La photo, c’est d’abord de l’émotion, l’empreinte d’une scène, de moments de la vie qui restent immortalisés sur le papier et vous accompagnent.

La photo c’est la façon dont le photographe a ressenti la scène, celle qu’il a choisi de conserver au moment où il a appuyé sur le bouton.

La photo artistique, celle qui m’attire et me motive, c’est celle que j’ai imaginé, pour donner lieu à une scénographie souhaitée, un personnage dans un contexte, une posture, un décor, une émotion proposée et certainement vécue de façon différente par celui qui l’observe. Un zest de provocation, d’envie de séduire, d’attirer l’attention, une attractivité de l’œil, une captation du regard pour quelque chose de particulier au milieu de choses plus banales.

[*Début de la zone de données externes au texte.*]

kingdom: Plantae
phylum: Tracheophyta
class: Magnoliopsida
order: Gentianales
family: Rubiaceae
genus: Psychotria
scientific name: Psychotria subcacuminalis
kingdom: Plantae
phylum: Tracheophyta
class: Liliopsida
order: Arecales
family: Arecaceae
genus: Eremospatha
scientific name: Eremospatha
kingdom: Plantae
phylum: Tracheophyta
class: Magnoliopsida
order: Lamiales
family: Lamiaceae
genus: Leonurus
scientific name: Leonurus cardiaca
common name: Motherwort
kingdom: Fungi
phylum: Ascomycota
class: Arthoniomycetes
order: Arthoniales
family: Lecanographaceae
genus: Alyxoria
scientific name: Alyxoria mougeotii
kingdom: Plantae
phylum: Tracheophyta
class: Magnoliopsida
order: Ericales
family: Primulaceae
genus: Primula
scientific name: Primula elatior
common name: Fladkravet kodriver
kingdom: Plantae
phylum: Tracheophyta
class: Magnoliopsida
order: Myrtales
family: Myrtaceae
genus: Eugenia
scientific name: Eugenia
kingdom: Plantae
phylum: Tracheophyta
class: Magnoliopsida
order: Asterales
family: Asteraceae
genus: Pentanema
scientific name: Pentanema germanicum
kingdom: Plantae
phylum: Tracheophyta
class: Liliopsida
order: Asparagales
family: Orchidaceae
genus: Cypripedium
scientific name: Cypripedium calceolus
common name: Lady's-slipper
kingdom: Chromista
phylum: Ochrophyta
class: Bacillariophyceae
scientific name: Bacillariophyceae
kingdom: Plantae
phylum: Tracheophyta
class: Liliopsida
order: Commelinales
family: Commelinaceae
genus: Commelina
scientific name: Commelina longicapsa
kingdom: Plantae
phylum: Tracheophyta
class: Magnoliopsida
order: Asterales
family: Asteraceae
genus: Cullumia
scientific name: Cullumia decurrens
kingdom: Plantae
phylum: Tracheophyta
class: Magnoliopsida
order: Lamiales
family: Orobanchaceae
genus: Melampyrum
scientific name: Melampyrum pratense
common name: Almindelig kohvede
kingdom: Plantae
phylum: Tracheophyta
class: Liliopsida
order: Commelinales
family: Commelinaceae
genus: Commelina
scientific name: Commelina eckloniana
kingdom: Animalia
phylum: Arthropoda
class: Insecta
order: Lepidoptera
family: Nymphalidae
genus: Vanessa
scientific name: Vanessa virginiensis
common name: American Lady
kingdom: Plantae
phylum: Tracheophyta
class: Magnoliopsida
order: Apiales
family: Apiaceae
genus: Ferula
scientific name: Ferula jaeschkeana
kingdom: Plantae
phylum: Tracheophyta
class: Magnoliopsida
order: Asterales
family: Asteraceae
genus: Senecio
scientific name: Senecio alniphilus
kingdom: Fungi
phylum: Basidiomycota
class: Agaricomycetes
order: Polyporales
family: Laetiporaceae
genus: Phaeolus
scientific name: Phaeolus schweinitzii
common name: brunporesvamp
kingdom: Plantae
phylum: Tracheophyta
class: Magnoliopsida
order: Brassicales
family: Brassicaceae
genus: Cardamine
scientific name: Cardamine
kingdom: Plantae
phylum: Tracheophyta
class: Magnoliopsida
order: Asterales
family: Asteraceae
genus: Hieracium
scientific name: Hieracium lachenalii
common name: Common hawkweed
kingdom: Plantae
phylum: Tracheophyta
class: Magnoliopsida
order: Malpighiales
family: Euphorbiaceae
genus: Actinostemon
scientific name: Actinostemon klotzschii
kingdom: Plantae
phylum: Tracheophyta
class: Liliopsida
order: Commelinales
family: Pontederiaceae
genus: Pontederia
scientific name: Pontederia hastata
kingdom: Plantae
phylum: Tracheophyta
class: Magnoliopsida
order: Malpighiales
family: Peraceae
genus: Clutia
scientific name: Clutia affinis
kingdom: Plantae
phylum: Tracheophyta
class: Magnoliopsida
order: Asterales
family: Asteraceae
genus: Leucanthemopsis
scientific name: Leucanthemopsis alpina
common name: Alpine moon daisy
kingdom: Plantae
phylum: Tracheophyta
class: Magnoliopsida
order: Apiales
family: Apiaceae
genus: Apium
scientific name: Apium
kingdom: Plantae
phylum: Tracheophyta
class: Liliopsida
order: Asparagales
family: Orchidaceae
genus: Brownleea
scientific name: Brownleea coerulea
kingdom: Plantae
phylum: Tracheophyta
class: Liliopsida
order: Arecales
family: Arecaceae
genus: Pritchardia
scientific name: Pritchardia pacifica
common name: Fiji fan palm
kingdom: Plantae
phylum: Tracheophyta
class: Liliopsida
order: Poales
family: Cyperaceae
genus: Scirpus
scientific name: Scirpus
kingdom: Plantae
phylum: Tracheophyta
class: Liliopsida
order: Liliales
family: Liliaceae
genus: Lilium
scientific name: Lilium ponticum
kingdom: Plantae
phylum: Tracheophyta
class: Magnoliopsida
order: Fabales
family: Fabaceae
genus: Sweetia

BÔ parce que c’est encore plus beau que beau, c’est la mise en scène et la traduction de l’imagination de plusieurs artistes : le scénographe, le photographe et le modèle, l’alchimie d’une imagination visuelle invitant à l’émotion, au rêve et à l’imagination. Je vis dans une belle ville, Metz, riche d’un patrimoine exceptionnel, d’un décor naturel où l’ancien et le moderne se fréquentent et cohabitent, ville où la lumière, celle des saisons qui se traduisent par l’expression de la nature, dans le reflet de l’eau de la Moselle ou du plan d’eau au cœur de Metz, la ville des couleurs variées , celles du soleil sur la pierre jaune, blanche ou rose des bâtiments, français ou allemands, empires ou contemporains, un véritable studio-photos, grandeur nature, sans limite d’imagination. La ville des ambiances créées par les gens qui s’y plaisent, y vivent, y travaillent, et sont les acteurs de mes scènes au milieu des siècles d’histoire jusqu’à 3 millénaires, ici, à Metz, en Moselle.

J’ai créé BÔ en plein confinement du Covid, une époque marquante elle aussi, comme mon enfance, une période qui laissera des traces, un vide qu’il a fallu remplir. J’ai d’abord vécu longtemps l’atelier BÔ dans ma tête, j’ai imaginé les photos qui manquent, celles de ma vie d’avant.

Aujourd’hui BÔ existe, je souhaite que le public accueille ma sélection de photos avec enthousiasme, j’espère qu’elles ne laisseront personne indifférent et que beaucoup les achèteront pour décorer leur intérieur, à la maison ou au bureau. J’ai choisi de les décliner sur des supports divers, certains originaux et tendances.

Les œuvres des photographes s’expriment dans différentes tailles jusqu’à pouvoir couvrir les murs des chambres d’hôtels de Metz ou d’ailleurs.

J’habite dans les environs de Metz, j’aime cette ville et ce pays d’accueil. Avec mon conjoint, nous partageons le bonheur de 2 enfants, j’immortalise régulièrement le souvenir des années qui passent, je leur laisserai les photos de leur enfance, ils grandiront avec les images immortalisées qu’ils conserveront toute leur vie.